The change that is possible within ourselves, especially in relation to those core things we think make up who we are, how we feel about things and how we express ourselves is far more likely to change when we go through a hugely transformative change in our own lives. When we’re trucking along quite nicely and everything is under control we won’t have a need to adapt and change.
This is where I’m going to relate it back to bariatric surgery. Bariatric surgery and all the change that happens afterwards is hugely transformative on you as an individual. It will change and affect every aspect of yourself. The physical change will be the most obvious but it’s going to affect you mentally and emotionally too. Not only is all of that change happening to and within yourself but you are going to find that the world around you interacts with and percieves you differently giving you a vastly different world to live in.
All of this is going to push you to change and adapt. Some of those things that you held closely and you used to define yourself in your own head are never going to be the same again. Some of those core values, beliefs and ideas you had about yourself and the world are going to change, forever. Once you reach maintenance the change will settle and you will become comfortable with the new you, in more ways than one, but don’t think that’s your journey of finding yourself over and done with.
To sum all of that brain vomit up, we will never reach a point of being done finding ourselves and figuring out exactly who we are. As humans we are always learning and being challenged by the world around us (look at the current political election in the U.S. for example!) and being affected by and adapting to those influences is something we can’t stop from happening.
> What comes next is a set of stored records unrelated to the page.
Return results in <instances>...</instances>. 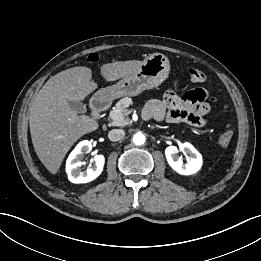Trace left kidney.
Listing matches in <instances>:
<instances>
[{
  "label": "left kidney",
  "mask_w": 261,
  "mask_h": 261,
  "mask_svg": "<svg viewBox=\"0 0 261 261\" xmlns=\"http://www.w3.org/2000/svg\"><path fill=\"white\" fill-rule=\"evenodd\" d=\"M180 150L190 156L186 164L177 155L178 148L176 146H169L165 149L166 159L171 168L181 175H191L198 172L203 163L202 155L188 142L183 143Z\"/></svg>",
  "instance_id": "5707ae66"
}]
</instances>
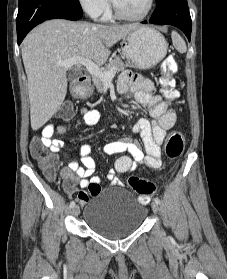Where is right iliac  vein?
<instances>
[{
	"mask_svg": "<svg viewBox=\"0 0 227 279\" xmlns=\"http://www.w3.org/2000/svg\"><path fill=\"white\" fill-rule=\"evenodd\" d=\"M72 213H73L74 216H78L79 213H80V208H79V206L73 207Z\"/></svg>",
	"mask_w": 227,
	"mask_h": 279,
	"instance_id": "63e3f726",
	"label": "right iliac vein"
}]
</instances>
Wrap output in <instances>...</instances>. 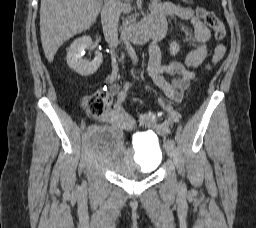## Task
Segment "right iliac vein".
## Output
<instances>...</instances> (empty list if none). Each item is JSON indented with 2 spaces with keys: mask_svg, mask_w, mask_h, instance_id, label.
<instances>
[{
  "mask_svg": "<svg viewBox=\"0 0 256 228\" xmlns=\"http://www.w3.org/2000/svg\"><path fill=\"white\" fill-rule=\"evenodd\" d=\"M93 138H94V130H90L89 134L86 137V140L90 141Z\"/></svg>",
  "mask_w": 256,
  "mask_h": 228,
  "instance_id": "63e3f726",
  "label": "right iliac vein"
}]
</instances>
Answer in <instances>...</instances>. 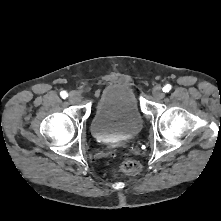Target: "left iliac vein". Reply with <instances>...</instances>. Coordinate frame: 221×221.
I'll use <instances>...</instances> for the list:
<instances>
[{
    "instance_id": "obj_1",
    "label": "left iliac vein",
    "mask_w": 221,
    "mask_h": 221,
    "mask_svg": "<svg viewBox=\"0 0 221 221\" xmlns=\"http://www.w3.org/2000/svg\"><path fill=\"white\" fill-rule=\"evenodd\" d=\"M152 93L153 96L157 99H162L164 97V92L160 86L154 87Z\"/></svg>"
}]
</instances>
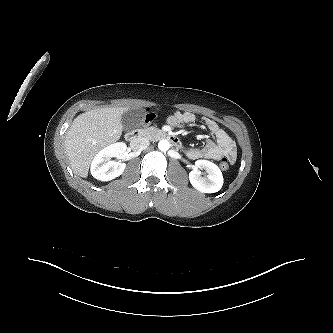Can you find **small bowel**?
Here are the masks:
<instances>
[{
	"mask_svg": "<svg viewBox=\"0 0 333 333\" xmlns=\"http://www.w3.org/2000/svg\"><path fill=\"white\" fill-rule=\"evenodd\" d=\"M196 117L193 113L175 112L167 118V123L171 127H178L183 124L195 122ZM207 129L215 137V140H208L203 147L189 148L186 155L193 160L211 159L221 160L223 157L228 158L230 163L236 160V145L228 133L220 125L210 118H203Z\"/></svg>",
	"mask_w": 333,
	"mask_h": 333,
	"instance_id": "obj_1",
	"label": "small bowel"
}]
</instances>
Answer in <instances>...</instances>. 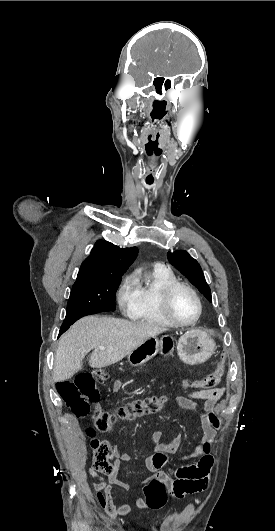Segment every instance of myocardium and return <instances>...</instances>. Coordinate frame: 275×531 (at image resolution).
Instances as JSON below:
<instances>
[{"instance_id":"obj_1","label":"myocardium","mask_w":275,"mask_h":531,"mask_svg":"<svg viewBox=\"0 0 275 531\" xmlns=\"http://www.w3.org/2000/svg\"><path fill=\"white\" fill-rule=\"evenodd\" d=\"M179 288L187 290L194 297V299H195V301L197 303V307H198L197 315H196V317L193 320H191L189 322H182V321L177 320L175 318V316L173 315V313L171 311V308H170L171 297H172L173 293ZM160 306H161V310H162L164 316L173 325H175L177 327H188V326H192V325L196 324L200 320V318L202 316V313H203V305H202L201 299H200L198 293L196 292V290L193 287H191L190 285H188L187 283L180 282V281H174L172 283H169L168 285H166L162 289V293H161V297H160Z\"/></svg>"}]
</instances>
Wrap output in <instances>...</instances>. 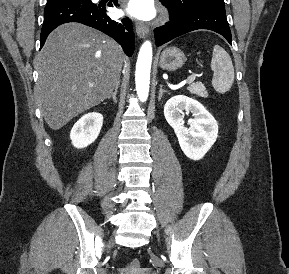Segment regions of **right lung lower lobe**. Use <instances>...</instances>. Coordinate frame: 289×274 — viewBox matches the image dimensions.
I'll return each mask as SVG.
<instances>
[{"instance_id": "right-lung-lower-lobe-1", "label": "right lung lower lobe", "mask_w": 289, "mask_h": 274, "mask_svg": "<svg viewBox=\"0 0 289 274\" xmlns=\"http://www.w3.org/2000/svg\"><path fill=\"white\" fill-rule=\"evenodd\" d=\"M118 0H110L108 6H119ZM79 22L91 26L114 38L131 56L134 50V32L130 21L112 20L107 14L105 4H96L92 0H64L47 4L44 10V23L41 29V47L47 36L57 26Z\"/></svg>"}]
</instances>
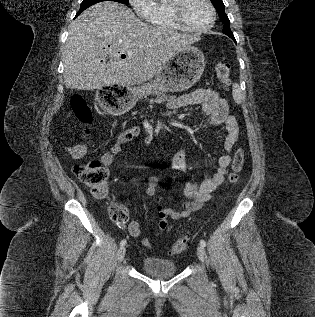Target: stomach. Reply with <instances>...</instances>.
<instances>
[{
    "instance_id": "obj_1",
    "label": "stomach",
    "mask_w": 315,
    "mask_h": 317,
    "mask_svg": "<svg viewBox=\"0 0 315 317\" xmlns=\"http://www.w3.org/2000/svg\"><path fill=\"white\" fill-rule=\"evenodd\" d=\"M205 65L203 53L196 47L188 46L175 53L150 83L135 88H130L129 84H104V88H99V95L112 97H100V104L110 114H131V108L141 104L143 96L192 87L202 76Z\"/></svg>"
}]
</instances>
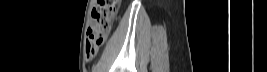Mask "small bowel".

Deciding to do something as hugely life influencing like bariatric surgery is going to change a whole heap of things in a relatively short space of time.
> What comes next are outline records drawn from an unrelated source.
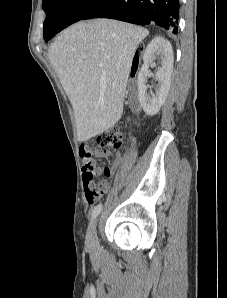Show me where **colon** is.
Here are the masks:
<instances>
[{
  "mask_svg": "<svg viewBox=\"0 0 227 298\" xmlns=\"http://www.w3.org/2000/svg\"><path fill=\"white\" fill-rule=\"evenodd\" d=\"M97 144L101 149H120L123 145V132L118 127H113L97 138ZM85 196L88 203L93 204L99 199V194L96 189H86Z\"/></svg>",
  "mask_w": 227,
  "mask_h": 298,
  "instance_id": "colon-1",
  "label": "colon"
}]
</instances>
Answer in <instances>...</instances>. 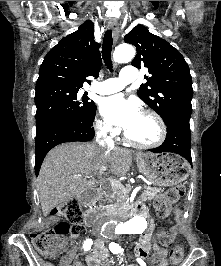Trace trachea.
Instances as JSON below:
<instances>
[{"mask_svg": "<svg viewBox=\"0 0 221 266\" xmlns=\"http://www.w3.org/2000/svg\"><path fill=\"white\" fill-rule=\"evenodd\" d=\"M113 39L112 31L107 30L104 34L103 44H102V57L107 68L112 71V61H111V51H112Z\"/></svg>", "mask_w": 221, "mask_h": 266, "instance_id": "3493384b", "label": "trachea"}]
</instances>
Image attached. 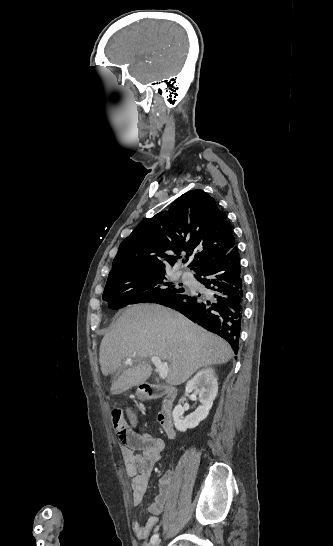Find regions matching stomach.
Returning <instances> with one entry per match:
<instances>
[{
  "label": "stomach",
  "instance_id": "obj_1",
  "mask_svg": "<svg viewBox=\"0 0 333 546\" xmlns=\"http://www.w3.org/2000/svg\"><path fill=\"white\" fill-rule=\"evenodd\" d=\"M136 396L141 400L145 398V394L139 389L136 391Z\"/></svg>",
  "mask_w": 333,
  "mask_h": 546
}]
</instances>
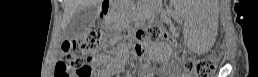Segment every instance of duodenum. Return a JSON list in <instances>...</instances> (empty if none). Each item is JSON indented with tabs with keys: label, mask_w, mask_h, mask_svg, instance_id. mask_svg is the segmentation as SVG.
Segmentation results:
<instances>
[{
	"label": "duodenum",
	"mask_w": 258,
	"mask_h": 77,
	"mask_svg": "<svg viewBox=\"0 0 258 77\" xmlns=\"http://www.w3.org/2000/svg\"><path fill=\"white\" fill-rule=\"evenodd\" d=\"M102 13L104 16L109 14V5L108 4L106 6H103Z\"/></svg>",
	"instance_id": "obj_1"
}]
</instances>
This then makes total sense as to why a number of relationships break-up after at least one of the partnership go through bariatric surgery. Why so many of us totally change our hairstyles, sense of style and reach out and go for the professional opportunities we would never have dreamed of before. If you are just setting out on this path or any path of massive personal change and wanted to know what’s going to change, I guess I would have to say everything.
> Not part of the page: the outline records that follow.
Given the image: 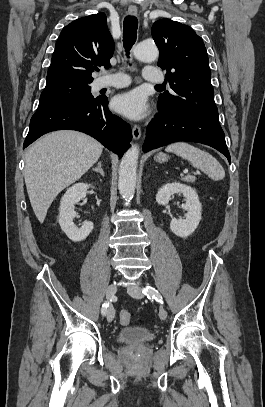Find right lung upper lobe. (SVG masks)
Instances as JSON below:
<instances>
[{
    "label": "right lung upper lobe",
    "mask_w": 265,
    "mask_h": 407,
    "mask_svg": "<svg viewBox=\"0 0 265 407\" xmlns=\"http://www.w3.org/2000/svg\"><path fill=\"white\" fill-rule=\"evenodd\" d=\"M114 42L107 29L106 15L79 18L60 33L47 74V82L73 80L92 82L96 65L110 67Z\"/></svg>",
    "instance_id": "right-lung-upper-lobe-1"
}]
</instances>
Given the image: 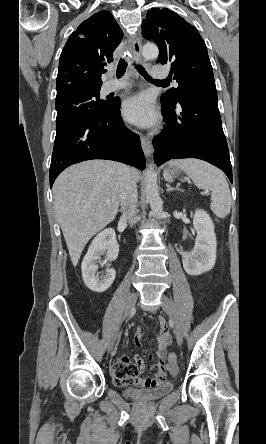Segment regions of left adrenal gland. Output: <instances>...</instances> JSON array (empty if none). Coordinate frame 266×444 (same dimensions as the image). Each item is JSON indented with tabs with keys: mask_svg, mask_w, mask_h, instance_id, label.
<instances>
[{
	"mask_svg": "<svg viewBox=\"0 0 266 444\" xmlns=\"http://www.w3.org/2000/svg\"><path fill=\"white\" fill-rule=\"evenodd\" d=\"M166 187H167V192H169V191H174V190H179L178 188H173V187H171L169 184H166Z\"/></svg>",
	"mask_w": 266,
	"mask_h": 444,
	"instance_id": "obj_1",
	"label": "left adrenal gland"
}]
</instances>
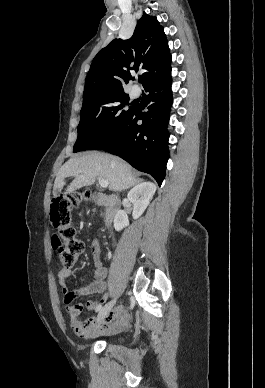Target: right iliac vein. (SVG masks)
Wrapping results in <instances>:
<instances>
[{
	"instance_id": "63e3f726",
	"label": "right iliac vein",
	"mask_w": 265,
	"mask_h": 388,
	"mask_svg": "<svg viewBox=\"0 0 265 388\" xmlns=\"http://www.w3.org/2000/svg\"><path fill=\"white\" fill-rule=\"evenodd\" d=\"M116 303V300H113L109 303H107L99 312L98 316H97V319L98 321H102L107 315L108 313L110 312V310L113 308V306L115 305Z\"/></svg>"
}]
</instances>
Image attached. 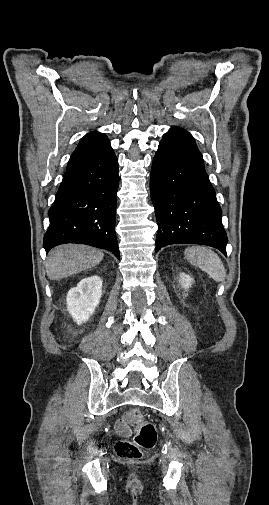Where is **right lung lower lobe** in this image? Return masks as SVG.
I'll return each mask as SVG.
<instances>
[{
    "label": "right lung lower lobe",
    "mask_w": 269,
    "mask_h": 505,
    "mask_svg": "<svg viewBox=\"0 0 269 505\" xmlns=\"http://www.w3.org/2000/svg\"><path fill=\"white\" fill-rule=\"evenodd\" d=\"M118 186V162L109 142L70 159L48 212L46 252L60 244L79 243L109 250L120 259L115 234Z\"/></svg>",
    "instance_id": "1"
}]
</instances>
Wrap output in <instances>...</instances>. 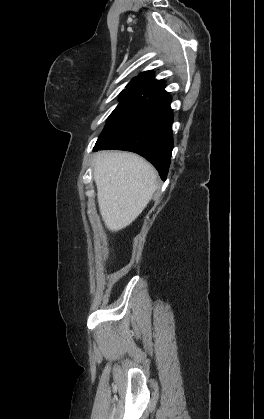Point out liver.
Masks as SVG:
<instances>
[{"mask_svg":"<svg viewBox=\"0 0 264 419\" xmlns=\"http://www.w3.org/2000/svg\"><path fill=\"white\" fill-rule=\"evenodd\" d=\"M100 214L110 231L130 225L151 200L157 173L144 158L130 152L101 151L94 162Z\"/></svg>","mask_w":264,"mask_h":419,"instance_id":"1","label":"liver"}]
</instances>
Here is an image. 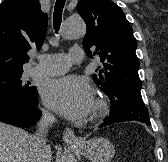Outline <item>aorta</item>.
<instances>
[{
    "label": "aorta",
    "instance_id": "obj_1",
    "mask_svg": "<svg viewBox=\"0 0 168 162\" xmlns=\"http://www.w3.org/2000/svg\"><path fill=\"white\" fill-rule=\"evenodd\" d=\"M86 31L85 24L80 18H68L63 23L62 37L65 39H76L84 36ZM64 162H77L72 154H68Z\"/></svg>",
    "mask_w": 168,
    "mask_h": 162
}]
</instances>
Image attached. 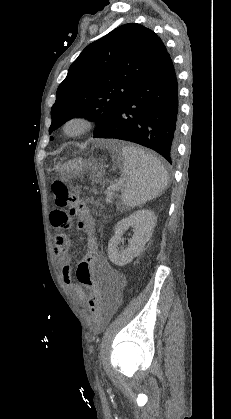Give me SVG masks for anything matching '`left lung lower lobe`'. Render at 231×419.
I'll return each mask as SVG.
<instances>
[{
    "label": "left lung lower lobe",
    "instance_id": "1",
    "mask_svg": "<svg viewBox=\"0 0 231 419\" xmlns=\"http://www.w3.org/2000/svg\"><path fill=\"white\" fill-rule=\"evenodd\" d=\"M178 136V85L167 53L130 90L110 124L94 138H117L151 148L170 164Z\"/></svg>",
    "mask_w": 231,
    "mask_h": 419
}]
</instances>
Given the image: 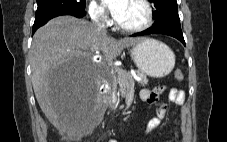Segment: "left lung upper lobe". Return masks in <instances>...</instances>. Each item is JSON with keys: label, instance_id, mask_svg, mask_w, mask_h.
I'll list each match as a JSON object with an SVG mask.
<instances>
[{"label": "left lung upper lobe", "instance_id": "5c2ea615", "mask_svg": "<svg viewBox=\"0 0 227 142\" xmlns=\"http://www.w3.org/2000/svg\"><path fill=\"white\" fill-rule=\"evenodd\" d=\"M154 3V25H172L180 27V18L176 0H151Z\"/></svg>", "mask_w": 227, "mask_h": 142}]
</instances>
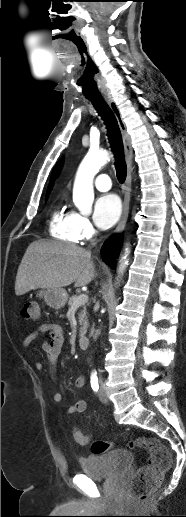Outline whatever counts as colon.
<instances>
[{
    "mask_svg": "<svg viewBox=\"0 0 186 517\" xmlns=\"http://www.w3.org/2000/svg\"><path fill=\"white\" fill-rule=\"evenodd\" d=\"M21 316L26 320H37L40 317V305L36 301L26 302L21 310ZM77 443H83L86 437L79 431L74 432ZM129 448H141L149 454L148 462L139 468L128 487V495L132 500H143L155 490L165 472L171 467V455L167 447L158 439L152 437H140L128 442ZM111 448V443L103 440H96L91 444V451L94 454H102Z\"/></svg>",
    "mask_w": 186,
    "mask_h": 517,
    "instance_id": "1",
    "label": "colon"
}]
</instances>
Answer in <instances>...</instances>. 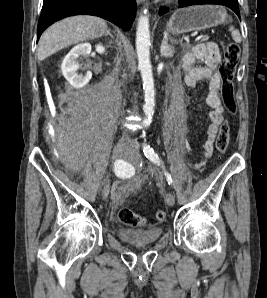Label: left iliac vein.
I'll use <instances>...</instances> for the list:
<instances>
[{"label": "left iliac vein", "instance_id": "left-iliac-vein-1", "mask_svg": "<svg viewBox=\"0 0 267 298\" xmlns=\"http://www.w3.org/2000/svg\"><path fill=\"white\" fill-rule=\"evenodd\" d=\"M127 158H130L133 162L138 160V152L133 146L127 149ZM165 200L169 206H173L175 203V197L171 192L166 193Z\"/></svg>", "mask_w": 267, "mask_h": 298}]
</instances>
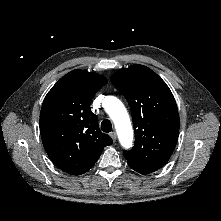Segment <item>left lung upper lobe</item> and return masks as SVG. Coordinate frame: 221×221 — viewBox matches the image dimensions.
Segmentation results:
<instances>
[{
    "instance_id": "1",
    "label": "left lung upper lobe",
    "mask_w": 221,
    "mask_h": 221,
    "mask_svg": "<svg viewBox=\"0 0 221 221\" xmlns=\"http://www.w3.org/2000/svg\"><path fill=\"white\" fill-rule=\"evenodd\" d=\"M110 80L126 98L133 119L135 144L124 157L156 171L169 160L178 139L180 121L172 92L154 71L139 64L115 72Z\"/></svg>"
}]
</instances>
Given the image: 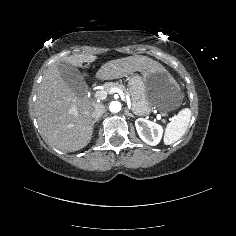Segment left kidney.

I’m at the point in life now where I feel settled. I know enough of who I am that I have a well developed sense of self and know what I am passionate about. I am excitied to have realised though that this is not it. This is not the ‘me’ I am going to be for the next however many years I get to grace this earth for. I look forward to seeing where life takes me and how the experiences I have shape and influence me. It’s the biggest, scariest ones that, in the end at least, end up being the most interesting.
Where are you at in your journey of finding your sense of self? Are you fairly settled at the moment or are you figuring out some new things about yourself and where you’re at?
I’m at that point in life where I am still a bit unsettled and trying to figure out who I am exactly and find my feet – it can be overwhelming, challenging and anxiety ridden sometimes, but I know at the end of the day I’ll work it out.. I hope haha!
It will and I think realizing that it’s a never-ending process of self discovery makes it kind of exciting. At the end of the day if you’re being true to yourself and not living to please anyone else to your own detriment then you’re doing life right!